# [Your task]
Copy out the rows verbatim, beginning at the start of the rows and stopping after the line that contains "## 当前状态总结 (July 2025)". Leave the pictures out of your answer.

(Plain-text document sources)
• • • •

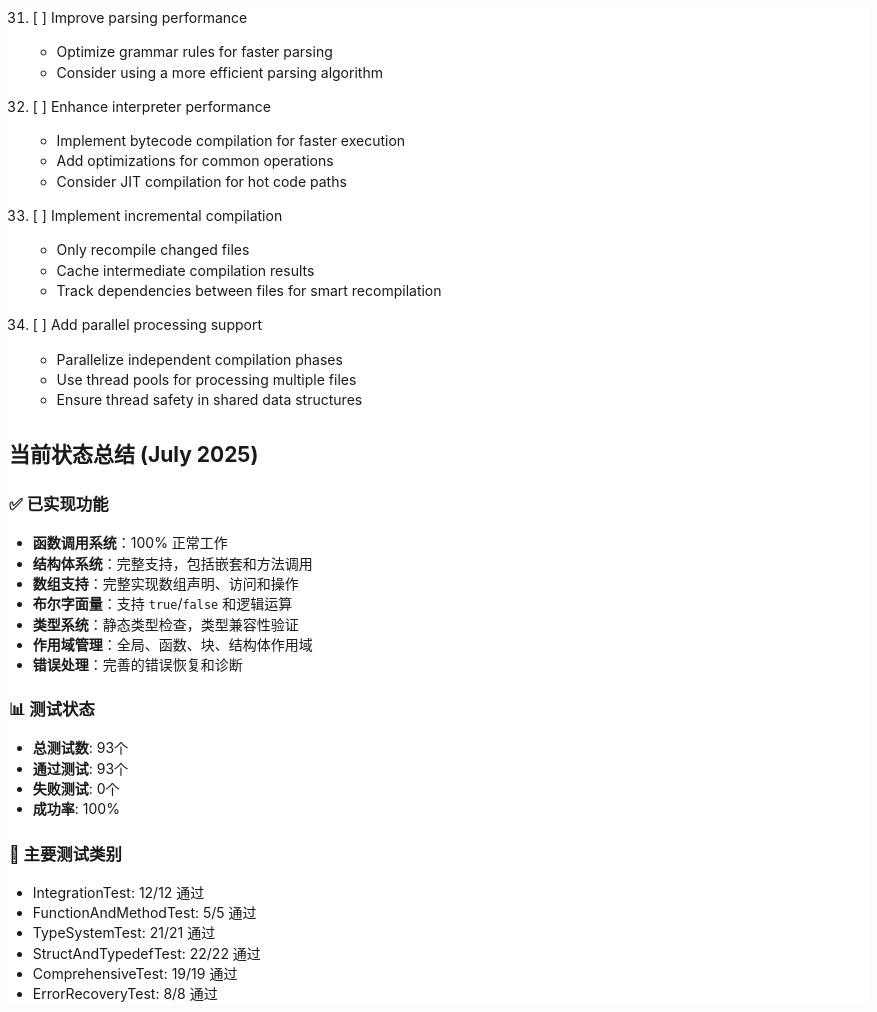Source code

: 31. [ ] Improve parsing performance
    - Optimize grammar rules for faster parsing
    - Consider using a more efficient parsing algorithm

32. [ ] Enhance interpreter performance
    - Implement bytecode compilation for faster execution
    - Add optimizations for common operations
    - Consider JIT compilation for hot code paths

33. [ ] Implement incremental compilation
    - Only recompile changed files
    - Cache intermediate compilation results
    - Track dependencies between files for smart recompilation

34. [ ] Add parallel processing support
    - Parallelize independent compilation phases
    - Use thread pools for processing multiple files
    - Ensure thread safety in shared data structures

## 当前状态总结 (July 2025)

### ✅ 已实现功能
- **函数调用系统**：100% 正常工作
- **结构体系统**：完整支持，包括嵌套和方法调用
- **数组支持**：完整实现数组声明、访问和操作
- **布尔字面量**：支持 `true`/`false` 和逻辑运算
- **类型系统**：静态类型检查，类型兼容性验证
- **作用域管理**：全局、函数、块、结构体作用域
- **错误处理**：完善的错误恢复和诊断

### 📊 测试状态
- **总测试数**: 93个
- **通过测试**: 93个
- **失败测试**: 0个
- **成功率**: 100%

### 🎯 主要测试类别
- IntegrationTest: 12/12 通过
- FunctionAndMethodTest: 5/5 通过
- TypeSystemTest: 21/21 通过
- StructAndTypedefTest: 22/22 通过
- ComprehensiveTest: 19/19 通过
- ErrorRecoveryTest: 8/8 通过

• • • •

# [Response to the task]
Source code

: 31. [ ] Improve parsing performance
    - Optimize grammar rules for faster parsing
    - Consider using a more efficient parsing algorithm

32. [ ] Enhance interpreter performance
    - Implement bytecode compilation for faster execution
    - Add optimizations for common operations
    - Consider JIT compilation for hot code paths

33. [ ] Implement incremental compilation
    - Only recompile changed files
    - Cache intermediate compilation results
    - Track dependencies between files for smart recompilation

34. [ ] Add parallel processing support
    - Parallelize independent compilation phases
    - Use thread pools for processing multiple files
    - Ensure thread safety in shared data structures

## 当前状态总结 (July 2025)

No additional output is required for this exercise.